▶ The task
Find the lines below that contain the string "image". Copy each one.
________________________________________
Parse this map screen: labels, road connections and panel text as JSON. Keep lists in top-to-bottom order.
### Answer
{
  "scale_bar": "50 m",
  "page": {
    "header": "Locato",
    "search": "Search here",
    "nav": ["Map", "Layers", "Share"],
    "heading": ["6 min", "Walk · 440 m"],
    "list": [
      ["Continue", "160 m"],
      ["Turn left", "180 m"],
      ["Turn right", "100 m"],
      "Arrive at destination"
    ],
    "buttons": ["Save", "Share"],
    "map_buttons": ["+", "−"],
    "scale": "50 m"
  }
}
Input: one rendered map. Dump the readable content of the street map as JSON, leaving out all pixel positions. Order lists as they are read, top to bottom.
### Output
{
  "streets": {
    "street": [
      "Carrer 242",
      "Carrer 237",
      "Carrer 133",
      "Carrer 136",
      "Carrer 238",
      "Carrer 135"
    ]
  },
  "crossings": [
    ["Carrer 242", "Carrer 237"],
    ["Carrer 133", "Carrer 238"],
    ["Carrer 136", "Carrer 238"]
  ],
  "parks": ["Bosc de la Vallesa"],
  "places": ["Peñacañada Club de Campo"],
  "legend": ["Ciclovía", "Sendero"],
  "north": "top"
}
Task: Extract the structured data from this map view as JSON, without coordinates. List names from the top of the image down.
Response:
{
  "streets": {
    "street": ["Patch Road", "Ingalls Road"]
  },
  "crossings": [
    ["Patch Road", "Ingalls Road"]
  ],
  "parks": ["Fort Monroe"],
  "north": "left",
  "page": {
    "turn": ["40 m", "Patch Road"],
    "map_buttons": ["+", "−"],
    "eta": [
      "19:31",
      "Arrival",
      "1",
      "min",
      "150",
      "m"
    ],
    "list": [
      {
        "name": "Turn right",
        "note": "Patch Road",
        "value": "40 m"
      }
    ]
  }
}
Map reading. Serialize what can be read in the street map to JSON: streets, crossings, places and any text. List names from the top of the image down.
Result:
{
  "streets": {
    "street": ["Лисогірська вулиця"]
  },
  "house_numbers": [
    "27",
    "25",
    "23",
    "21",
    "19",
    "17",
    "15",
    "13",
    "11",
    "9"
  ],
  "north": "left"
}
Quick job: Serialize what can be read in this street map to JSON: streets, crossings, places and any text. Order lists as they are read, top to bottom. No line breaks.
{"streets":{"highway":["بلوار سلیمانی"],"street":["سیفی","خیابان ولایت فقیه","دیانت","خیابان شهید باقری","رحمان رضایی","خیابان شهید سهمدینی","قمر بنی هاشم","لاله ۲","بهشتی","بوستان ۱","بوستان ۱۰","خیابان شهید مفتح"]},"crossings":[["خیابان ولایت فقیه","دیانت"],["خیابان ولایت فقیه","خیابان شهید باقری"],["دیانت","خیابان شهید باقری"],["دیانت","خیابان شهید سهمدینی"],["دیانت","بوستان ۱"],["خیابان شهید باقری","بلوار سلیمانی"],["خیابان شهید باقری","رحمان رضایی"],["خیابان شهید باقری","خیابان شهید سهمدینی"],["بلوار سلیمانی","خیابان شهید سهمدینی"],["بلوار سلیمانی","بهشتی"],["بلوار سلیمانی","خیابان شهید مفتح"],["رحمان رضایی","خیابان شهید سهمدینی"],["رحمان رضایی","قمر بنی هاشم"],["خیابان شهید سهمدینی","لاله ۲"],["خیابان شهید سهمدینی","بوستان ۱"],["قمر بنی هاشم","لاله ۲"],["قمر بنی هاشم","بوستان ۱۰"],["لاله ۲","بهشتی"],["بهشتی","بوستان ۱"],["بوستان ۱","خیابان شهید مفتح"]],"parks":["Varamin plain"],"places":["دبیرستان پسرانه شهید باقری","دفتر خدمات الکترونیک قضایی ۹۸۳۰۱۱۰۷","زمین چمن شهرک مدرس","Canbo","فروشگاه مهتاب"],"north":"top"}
________________________________________
▶ Answer for this exercise
Task: Extract the structured data from this map view as JSON, without coordinates. List names from the top of the image down.
Map reading. Serialize what can be read in the street map to JSON: streets, crossings, places and any text. List names from the top of the image down.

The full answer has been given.